— Document segment —
[Start of Attachment]

See Validators for details on implementing the Validator interface.

ASDF Standard version requirement

Some extensions may only work with specific version(s) of the ASDF Standard – for example, the schema associated with one of an extension’s tags may reference specific versions of ASDF core tags. This requirement can be expressed as a PEP 440 version specifier in an Extension’s asdf_standard_requirement property:

from asdf.extension import Extension


class FooExtension(Extension):
    extension_uri = "asdf://example.com/example-project/extensions/foo-1.0.0"
    asdf_standard_requirement = ">= 1.2.0, < 1.5.0"

Now the extension will only be used with ASDF Standard 1.3.0 and 1.4.0 files.

Legacy class names

Previous versions of this library referred to extensions by their Python class names instead of by URI. These class names were written to ASDF file metadata and allowed the library to warn users when an extension used to write the file was not available on read. Now the extension URI is written to the metadata, but to prevent warnings when reading older files, extension authors can provide an additional list of class names that previously identified the extension:

from asdf.extension import Extension


class FooExtension(Extension):
    extension_uri = "asdf://example.com/example-project/extensions/foo-1.0.0"
    legacy_class_names = [
        "foo_package.extensions.FooExtension",
    ]

Installing an extension

Once an extension is implemented, it must be installed so that the asdf library knows to use it. There are two options for installing an extension: manually per session using AsdfConfig, or automatically for every session using the asdf.extensions entry point

Installing extensions via AsdfConfig

The simplest way to install an extension is to add it at runtime using the AsdfConfig.add_extension method. For example, the following code defines and installs a minimal extension:

import asdf
from asdf.extension import Extension


class FooExtension(Extension):
    extension_uri = "asdf://example.com/example-project/extensions/foo-1.0.0"

[End of Attachment]

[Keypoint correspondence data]

[Start of Attachment]

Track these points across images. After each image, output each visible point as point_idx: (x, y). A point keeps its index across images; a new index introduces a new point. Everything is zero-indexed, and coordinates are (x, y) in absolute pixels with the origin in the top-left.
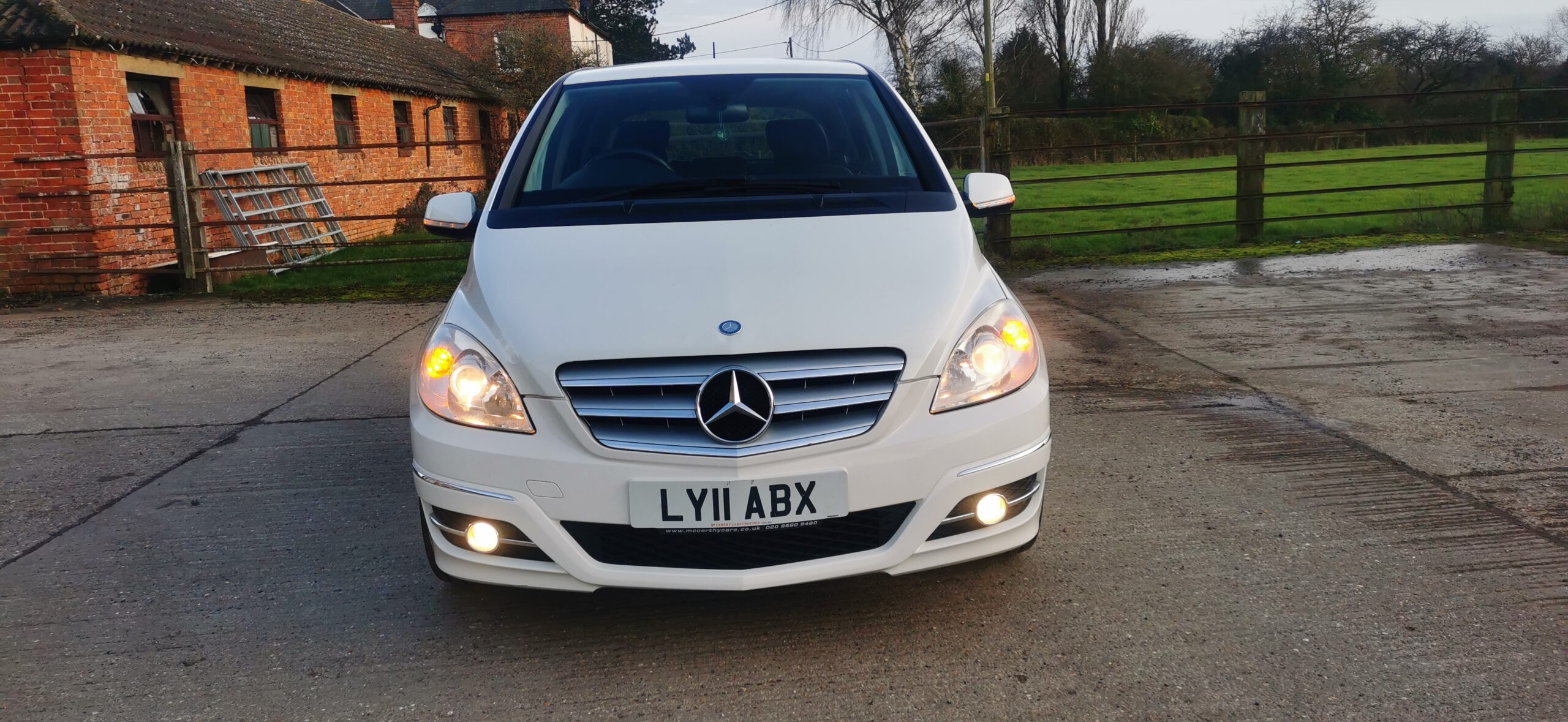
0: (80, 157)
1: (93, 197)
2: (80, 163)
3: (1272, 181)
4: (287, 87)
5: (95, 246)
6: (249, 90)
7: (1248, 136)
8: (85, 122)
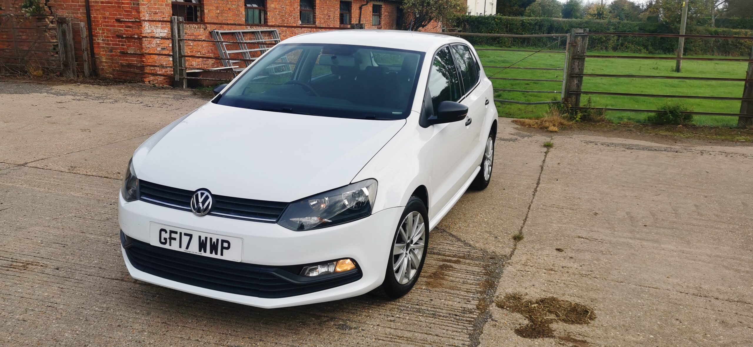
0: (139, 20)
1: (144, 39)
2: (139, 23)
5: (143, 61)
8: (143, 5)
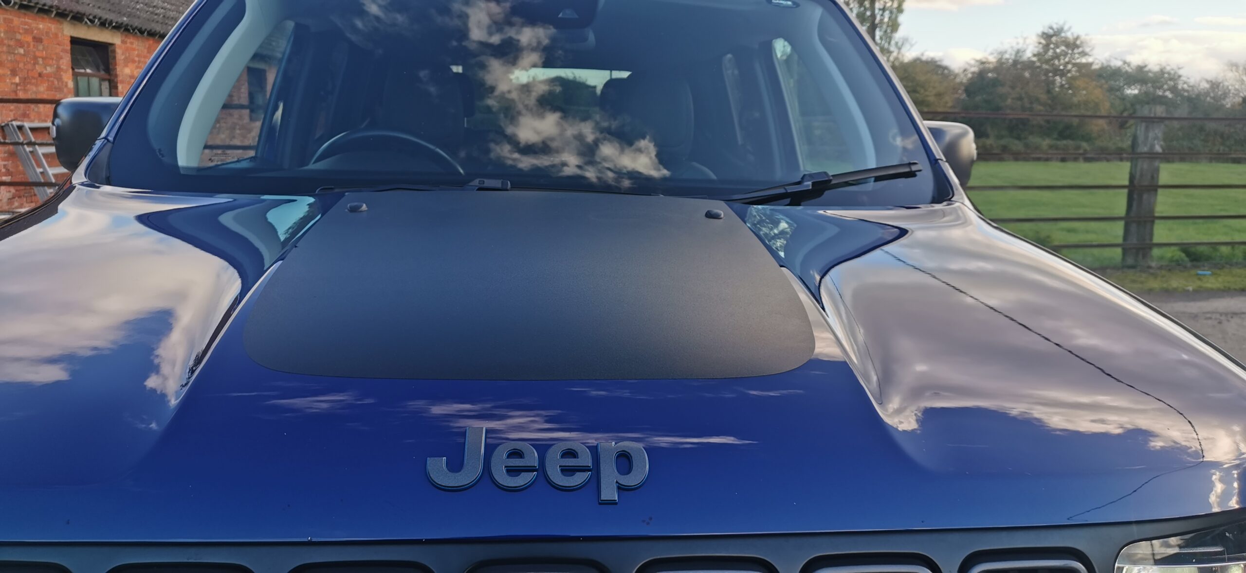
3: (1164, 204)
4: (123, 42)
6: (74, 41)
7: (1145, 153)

[End of Attachment]
[Start of Attachment]

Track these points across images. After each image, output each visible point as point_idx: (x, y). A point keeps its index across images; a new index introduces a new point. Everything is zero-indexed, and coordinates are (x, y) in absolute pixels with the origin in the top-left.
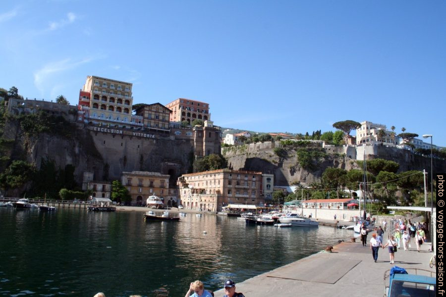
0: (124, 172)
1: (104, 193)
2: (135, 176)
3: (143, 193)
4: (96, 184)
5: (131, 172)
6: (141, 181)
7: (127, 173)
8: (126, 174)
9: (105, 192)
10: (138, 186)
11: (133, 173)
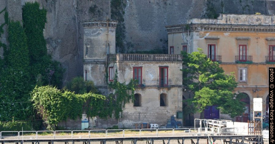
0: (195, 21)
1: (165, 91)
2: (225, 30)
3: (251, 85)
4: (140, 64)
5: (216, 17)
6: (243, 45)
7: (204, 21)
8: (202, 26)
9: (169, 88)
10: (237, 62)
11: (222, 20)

[End of Attachment]

— Your task —
Can you continue the ASDF extensions documentation from its last line?

— Output of the task —
asdf.get_config().add_extension(FooExtension())

Now the extension will be available when working with ASDF files, but only for the duration of the current Python session.

Installing extensions via entry points

The asdf package also offers an entry point for installing extensions This registers a package’s extensions automatically on package install without requiring calls to the AsdfConfig method. The entry point is called asdf.extensions and expects to receive a method that returns a list of Extension instances.

For example, let’s say we’re creating a package named asdf-foo-extension that provides the not-particularly-useful FooExtension from the previous section. We’ll need to define an entry point method that returns a list containing an instance of FooExtension:

def get_extensions():
    return [FooExtension()]

We’ll assume that method is located in the module asdf_foo_extension.integration.

Next, in the package’s pyproject.toml, define a [project.entry-points] section (or [options.entry_points] in setup.cfg) that identifies the method as an asdf.extensions entry point:

[project.entry-points]
'asdf.extensions' = { asdf_foo_extension = 'asdf_foo_extension.integration:get_extensions' }
[options.entry_points]
asdf.extensions =
    asdf_foo_extension = asdf_foo_extension.integration:get_extensions

After installing the package, the extension should be automatically available in any new Python session.

Entry point performance considerations

For the good of asdf users everywhere, it’s important that entry point methods load as quickly as possible. All extensions must be loaded before reading an ASDF file, so any entry point method that lingers will introduce a delay to the initial call to asdf.open. For that reason, we recommend that extension authors minimize the number of imports that occur in the module containing the entry point method, particularly imports of modules outside of the Python standard library or asdf itself.

Populating an extension from a manifest

An “extension manifest” is a language-independent description of an ASDF extension (little ‘e’) that includes information such as the extension URI, list of tags, ASDF Standard requirement, etc. Instructions on writing a manifest can be found in Extension manifests, but once written, we’ll still need a Python Extension (big ‘E’) whose content mirrors the manifest. Rather than duplicate that information in Python code, we recommend use of the ManifestExtension class, which reads a manifest and maps its content to the appropriate Extension interface properties.

Assuming the manifest is installed as a resource (see Resources and resource mappings), an extension instance can be created using the from_uri factory method:

from asdf.extension import ManifestExtension

extension = ManifestExtension.from_uri(
    "asdf://example.com/example-project/manifests/foo-1.0.0"
)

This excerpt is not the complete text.